Mixed outlook for new financial year
Federal budget creates worries for businesses 

3 June 2014

Business expectations for the start of the new financial year are mixed across industries, with the outlook from manufacturers and wholesalers continuing recent positive gains, while retailers in particular anticipate a sharp drop in profitability on the back of falling consumer confidence.

In addition to the segmented outlook, Dun & Bradstreet's Business Expectations Survey for Q3 2014 has found that 59 per cent of businesses are concerned about the impact of the Federal Budget on their operations.

BEX - Q3 2014 interim - chart 1

Despite the concern, and speculation the Australian currency is heading for parity with the US dollar, the manufacturing sector has raised its outlook for profits and sales to 10-year highs.

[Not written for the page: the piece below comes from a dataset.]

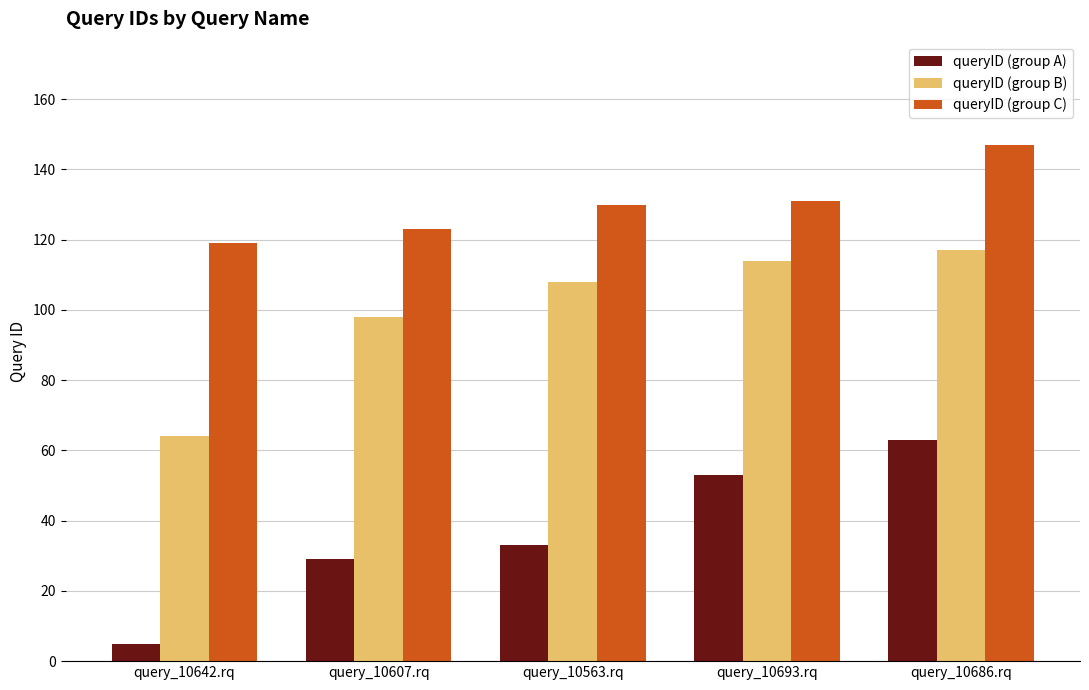

Reading right to left, extract all data points from this chart.

queryID (group A): query_10686.rq=63	query_10693.rq=53	query_10563.rq=33	query_10607.rq=29	query_10642.rq=5
queryID (group B): query_10686.rq=117	query_10693.rq=114	query_10563.rq=108	query_10607.rq=98	query_10642.rq=64
queryID (group C): query_10686.rq=147	query_10693.rq=131	query_10563.rq=130	query_10607.rq=123	query_10642.rq=119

D&B's survey has found that forty-six per cent of manufacturers anticipate higher profits in the third quarter while 15 per cent expect reduced earnings. Additionally, 57 per cent expect increased sales, while nine per cent forecast weaker trade.

Wholesalers are equally upbeat about business, with 43 per cent expecting a lift in their earnings in the next quarter compared to 18 per cent forecasting a fall. In addition, 56 per cent anticipate they will see stronger sales, compared to seven per cent which expect reduced activity.

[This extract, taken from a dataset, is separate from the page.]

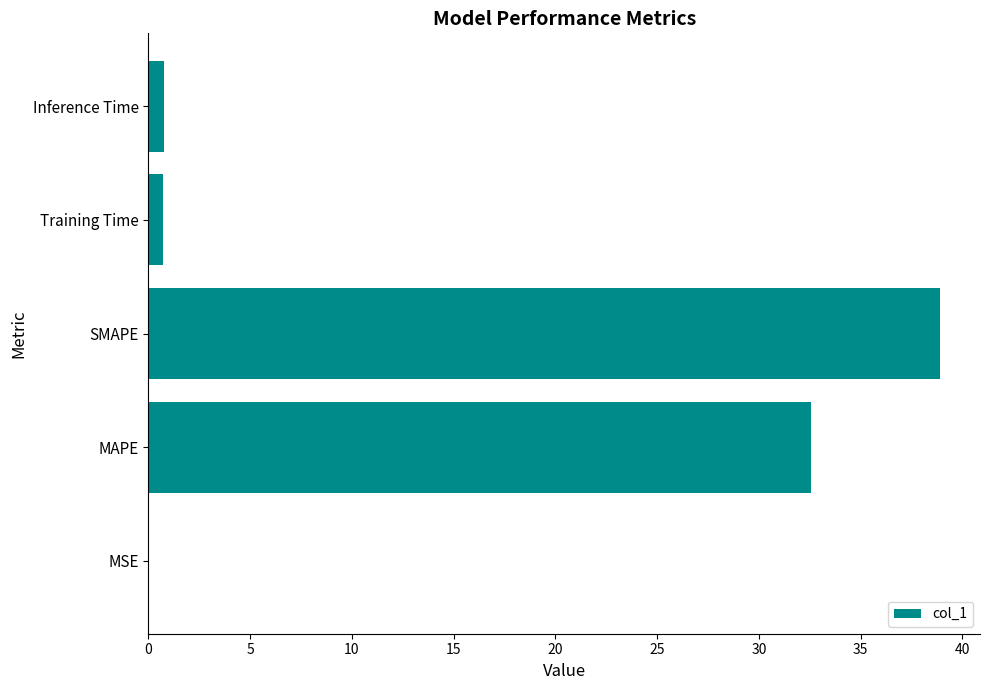

How many series are shown in this chart?

1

The positive responses from manufacturers and wholesalers, however, have been offset by softer expectations from other industries.

While the all-industries sales expectations index is flat, at 33.4, the profits expectations index has eased for a second consecutive quarter following a reassessment of earnings from the transportation, communications & utilities; finance, insurance & real estate; services; and retail sectors.

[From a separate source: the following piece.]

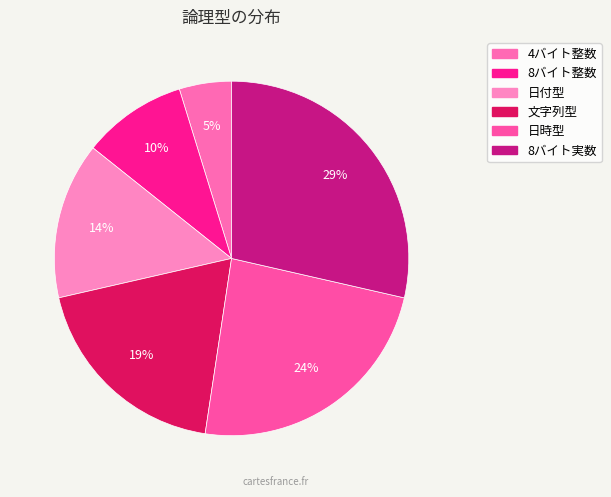

How many segments does this pie chart have?

6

Retailers have significantly pulled back their expectations, with the sector's profits index dropping into negative territory for the first time since mid-2012. Compared to the 21 per cent forecasting a lift in earnings, 25 per cent of retailers are expecting a fall, which has taken the retail profits index to -4.0 points for Q3 2014, down from 7.7 points last quarter and 2.0 points in 2013.

BEX - Q3 2014 interim - chart 2

"The fall in expected earnings for retailers is reflective of the mood among consumers, which has dropped significantly following the release of the budget," said Gareth Jones, CEO of Dun & Bradstreet-Australia and New Zealand.

"Combined with soft wages growth, and signs from D&B's Consumer Financial Stress Index that individuals are finding conditions more difficult, it's unsurprising that many businesses expect to see spending levels fall away.

"Despite the slide in expected profits, the general outlook compared to last year is healthy, with the consolidation of hiring intentions, in particular, indicating there is optimism about the overall direction of the economy," Mr Jones added.

In addition to 62 per cent of respondents indicating confidence about growth this year, compared to 2013, D&B's survey reveals that business expectations have remained higher than last year despite marginal quarter-on-quarter declines in the sales, profits and selling prices indices.

Encouragingly, following the better-than-expected 5.8 per cent unemployment rate released by the ABS last month, hiring expectations have lifted for a fourth consecutive quarter. Twenty-one per cent of businesses planning to add workers during Q3 2014, compared to the nine per cent intending to cut staff. This has taken the employment index to 11.6 points, up from 9.2 points last quarter and -3.3 points last year.

BEX - Q3 2014 interim - chart 3

"Despite concerns from business about the potential impact of the budget, expectations are, on balance, favourable for the next three months," said Stephen Koukoulas, Dun & Bradstreet's Economic Advisor.

"Most positive is the expected ongoing lift in employment and capital investment; two critical areas which are now trending upwards after soft measures in the latter part of 2013.

"A slight concern for the economy is presented by the quarterly falls in profits and sales expectations, which if realised point to economic growth remaining only near trend.

"In a welcome sign for the inflation outlook, however, expected selling prices are edging lower after sharp rises through to the June quarter," Mr Koukoulas noted.

"It does appear that inflation pressures are moderating, which may be due to the slightly higher Australian dollar over recent months."